Inspirés du concept allemand de « Modellvorhaben für Raumordnung » (MoRo), ces matchs plus ou moins amicaux doivent aplanir les obstacles techniques, juridiques et financiers de l’aménagement transfrontalier.

Le foncier pour l’activité économique : le sujet est éminemment sérieux, et même potentiellement conflictuel. C’est pourquoi les partenaires du Rhin supérieur ont préféré l’aborder en jouant.  Le projet « Moro/Rhin supérieur » applique pour la première fois hors des frontières allemandes le concept du « Modellvorhaben für Raumordnung » (MoRo en abrégé) qui consiste à traiter des thématiques de développement économique et de l’aménagement du territoire sous la forme d’un « Planspiel ».

Les participants – dans le cas présent : la Région grand Est, la Collectivité européenne d’Alsace,  l’Eurométropole de Strasbourg et les deux Regionalverbände Mittlerer et Südlicher Oberrhein – se retrouvent sur ce « terrain de jeu » en chair et en os, mais représenteront des instances abstraites (comité de pilotage, assemblée territoriale, groupes techniques). Chaque composante peut avancer ses arguments et participer à l’élaboration d’une solution commune d’autant plus librement qu’il ne s’agit que d’hypothèses : les propositions formulées n’ont pas vocation à se concrétiser en tant que telles.

Une suite du traité d’Aix-la-Chapelle

MoRo/Rhin supérieur se déploie dans le périmètre comprenant le Centre- et Nord-Alsace et son  vis-à-vis germanique, de Fribourg-en-Brisgau à Karlsruhe.  Ses initiateurs ont répondu à l’appel à expérimentations du traité d’Aix-la-Chapelle.  Invités à choisir un thème de « Planspiel », ils ont  donc sélectionné les terrains d’implantation d’entreprises. Le sujet est techniquement, réglementairement et fiscalement complexe. Sur le plan politique, il est potentiellement explosif tant il peut susciter des concurrences, éveiller des convoitises, réveiller des souvenirs d’échecs de tentatives d’ « eurozones » et ranimer des rancœurs.

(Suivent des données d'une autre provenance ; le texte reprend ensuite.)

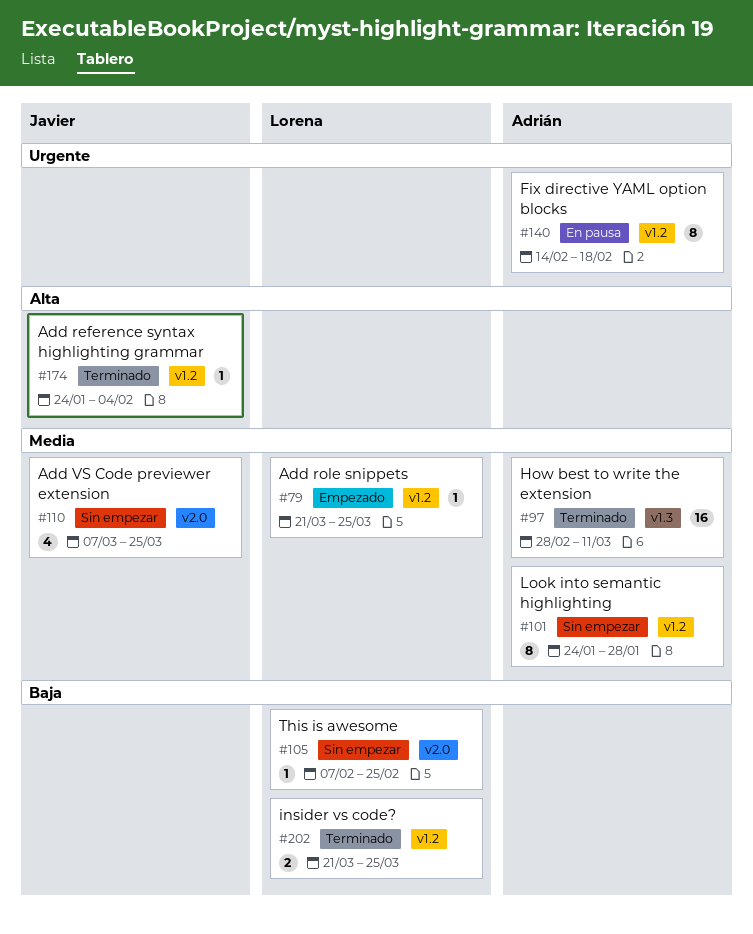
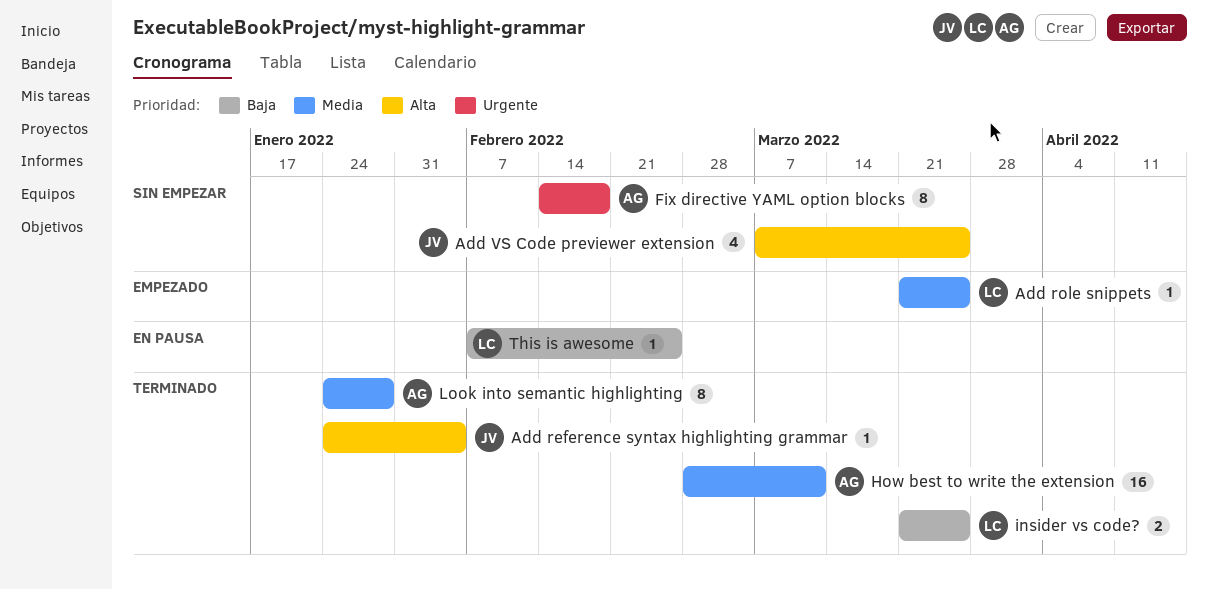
Add VS Code previewer extension, priority: Media -> Alta
Fix directive YAML option blocks, status: En pausa -> Sin empezar
Look into semantic highlighting, status: Sin empezar -> Terminado
This is awesome, status: Sin empezar -> En pausa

« Mais MoRo a justement vocation à dépasser les complexités, de par son organisation même », souligne Hélène Bernard, chargée d’études principale pour le transfrontalier à l’Adeus, l’agence d’urbanisme de l’agglomération strasbourgeoise.

L’Adeus et son partenaire allemand, le bureau d’études AGL, ont organisé le Planspiel en plusieurs tours. Précédés d’un « d’avant-match », les deux premiers rendez-vous auront lieu en septembre puis en novembre prochains, sur deux jours à chaque fois, avec la perspective de poursuivre ainsi jusqu’ à l’automne 2022.

Ce travail vise à mettre en réseau plusieurs zones de part et d’autre de la frontière pour mutualiser du foncier, des ressources fiscales et des zones de compensation écologiques. Cette approche multi-sites doit permettre de lever  les arrière-pensées liées au partage des retombées économiques et financières.

« Ce concept dénommé Gewerbeflächepool est répandu en Allemagne. Il correspond à la conception allemande des métropoles, plus considérées comme des lieux d’interconnexion à géométrie variable que comme des entités strictement définies par des limites administratives », commente Pierre Laplane, directeur général de l’Adeus.

Déclinaison à Sarre-Moselle

Le Planspiel jonglera avec la transcription dans les documents d’urbanisme, la construction juridique, les possibilités de cofinancements européens. Une partie de ses hypothèses  se traduira peut-être un jour dans la réalité. Le concept a également séduit l’Eurodistrict Sarre-Moselle, qui le reprend pour construire une agglomération transfrontalière mieux intégrée. L’AGL est une nouvelle fois à la manœuvre, cette fois, aux côtés de l’agence d’urbanisme de la région de Metz, l’Aguram.